Casagrande's best-known work, "Our Lady, Protector of Europe" (Vergine delle Vette, ), was commissioned by priest Don Luigi Re. Initially intended for Pizzo Stella at an altitude of 2000 m, the statue was ultimately installed at the Shrine of Our Lady of Europe at Motta di Madesimo due to safety concerns about the original location.

The sculpture, made of copper repoussé over a steel framework, stands 14 m high and weighs 4 t. Though not formally trained, Casagrande completed the statue in ten months, working from 1955 to 1956. The statue was later covered with gold foil by skilled goldsmiths from Italy and other European countries.

The statue began its journey from Borgo Valsugana in 1956, stopping in Pergine Valsugana and Rovereto before reaching its final destination. The monument was inaugurated on 15 October 1957 and is an outdoor sanctuary at the Shrine of Our Lady of Europe, at 2,000 meters above sea level.

===Fontana Evita===
Casagrande designed the Fontana Evita, a monumental copper fountain dedicated to Eva Perón that was completed posthumously by his workshop in the 1970s. The fountain, measuring approximately 10 to 12 m in height with a 9 m circumference, featured Evita's figure alongside three ballerinas, a globe, and two supporting statues, all in copper.

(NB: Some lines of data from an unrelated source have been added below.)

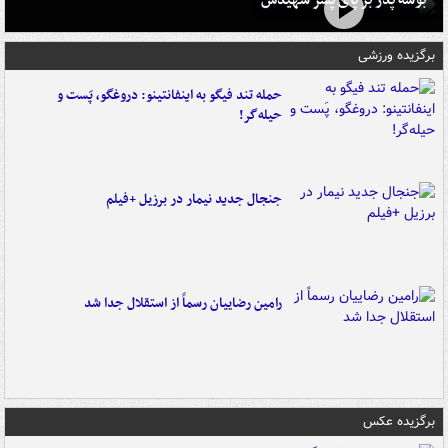
برگزیده ورزشی
حمله تند فیگو به اینفانتینو: دروغگو، پَست‌ و
حیله‌گر!
جنجال جدید نیمار در برزیل +فیلم
رامین رضاییان رسماً از استقلال جدا شد
برگزیده عکس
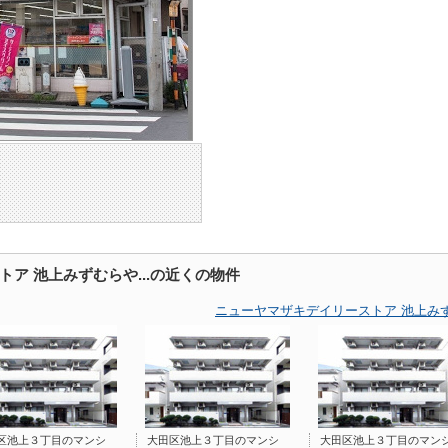
ア 池上みずむらや...の近くの物件
ニューヤマザキデイリーストア 池上みず
区池上３丁目のマンシ
大田区池上３丁目のマンシ
大田区池上３丁目のマン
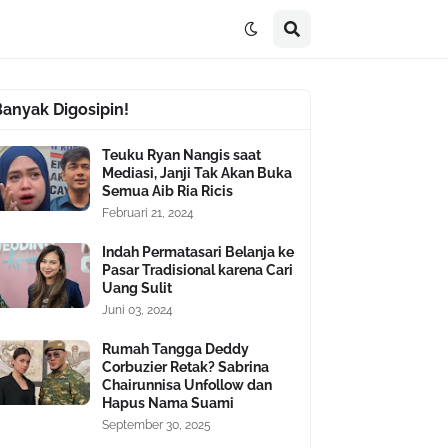
Banyak Digosipin!
Teuku Ryan Nangis saat
Mediasi, Janji Tak Akan Buka
Semua Aib Ria Ricis
Februari 21, 2024
Indah Permatasari Belanja ke
Pasar Tradisional karena Cari
Uang Sulit
Juni 03, 2024
Rumah Tangga Deddy
Corbuzier Retak? Sabrina
Chairunnisa Unfollow dan
Hapus Nama Suami
September 30, 2025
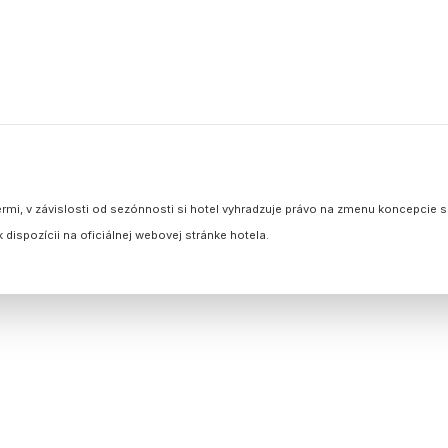
rmi, v závislosti od sezónnosti si hotel vyhradzuje právo na zmenu koncepcie sl
 dispozícii na oficiálnej webovej stránke hotela.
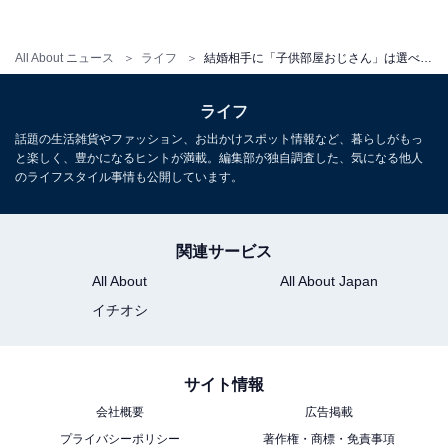
ジする“子供部屋おじさん”のネガティブなイメージとは
かけ離れている。
All About ニュース
ライフ
結婚相手に「子供部屋おじさん」は選べない？ 婚活で出会った“自称こどおじ”の36歳男性に誘われて…
「『子供部屋おじさんじゃん（笑）』みたいな周囲の声
ライフ
には『嫉妬してるんだな』と思うようにしてます
話題の生活雑貨やファッション、お出かけスポット情報など、暮らしがもっ
（笑）」
と楽しく、豊かになるヒントが満載。編集部が独自調査した、気になる他人
のライフスタイル事情も公開しています。
＞次のページ：地方在住の「こどおば」が抱える“苦
関連サービス
悩”とは？
All About
All About Japan
イチオシ
【おすすめ記事】
サイト情報
・
会社概要
広告掲載
初デートで「相手がトイレからなかなか帰ってこない」
プライバシーポリシー
著作権・商標・免責事項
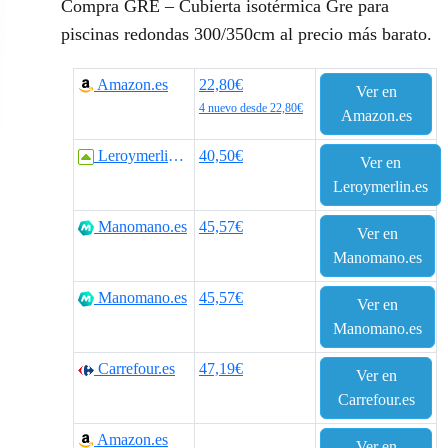
Compra GRÉ – Cubierta isotérmica Gre para
piscinas redondas 300/350cm al precio más barato.
Amazon.es
22,80€
Ver en
4 nuevo desde 22,80€
Amazon.es
Leroymerlin.es
40,50€
Ver en
Leroymerlin.es
Manomano.es
45,57€
Ver en
Manomano.es
Manomano.es
45,57€
Ver en
Manomano.es
Carrefour.es
47,19€
Ver en
Carrefour.es
Amazon.es
Ver en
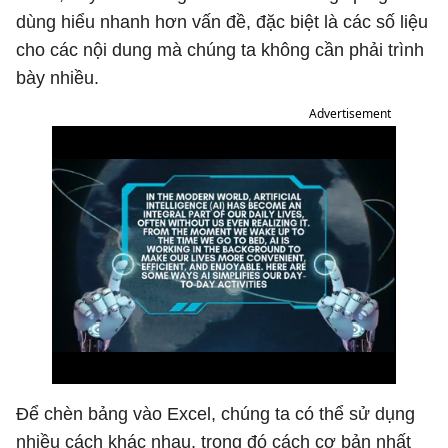
dùng hiểu nhanh hơn vấn đề, đặc biệt là các số liệu
cho các nội dung mà chúng ta không cần phải trình
bày nhiều.
Advertisement
Để chèn bảng vào Excel, chúng ta có thể sử dụng
nhiều cách khác nhau, trong đó cách cơ bản nhất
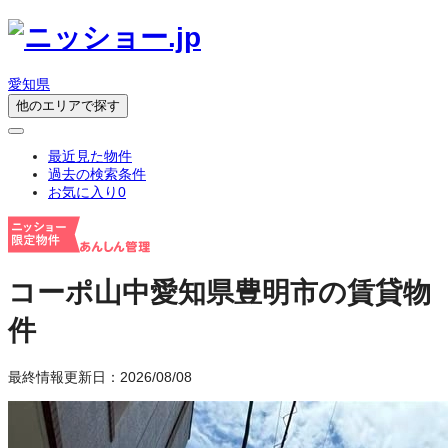
愛知県
他のエリアで探す
最近見た物件
過去の検索条件
お気に入り
0
コーポ山中
愛知県豊明市の賃貸物
件
最終情報更新日：2026/08/08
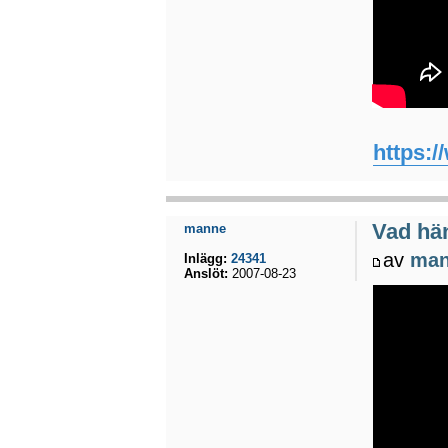
https:
Vad hä
manne
av
ma
Inlägg:
24341
Anslöt:
2007-08-23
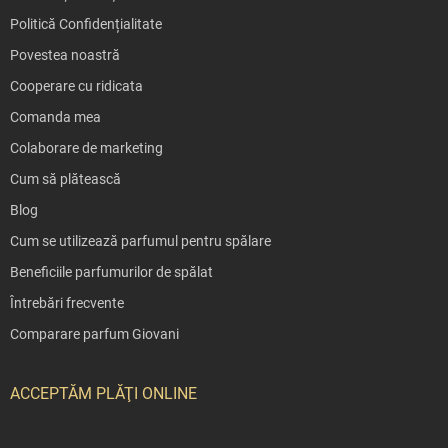
Politică Confidențialitate
Povestea noastră
Cooperare cu ridicata
Comanda mea
Colaborare de marketing
Cum să plătească
Blog
Cum se utilizează parfumul pentru spălare
Beneficiile parfumurilor de spălat
Întrebări frecvente
Comparare parfum Giovani
ACCEPTĂM PLĂŢI ONLINE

The fountain was located at the town's main entrance and served as Borgo Valsugana's primary symbol for over 30 years until its removal in 2002. In 2022, the Trentino provincial government approved funding for the fountain's restoration and reinstallation.

==Personal life==
Casagrande was a member of the Alpini (Italian Alpine troops). His son Ezio worked in the family metalworking business.

==Legacy==
After the closure of Casagrande's workshop in 1986, traditional copper and brass working largely disappeared from the Valsugana area. In 2018, former employees, including his son Ezio, organized an exhibition of Casagrande's works and those of other local metal artisans to document the region's lost metalworking tradition.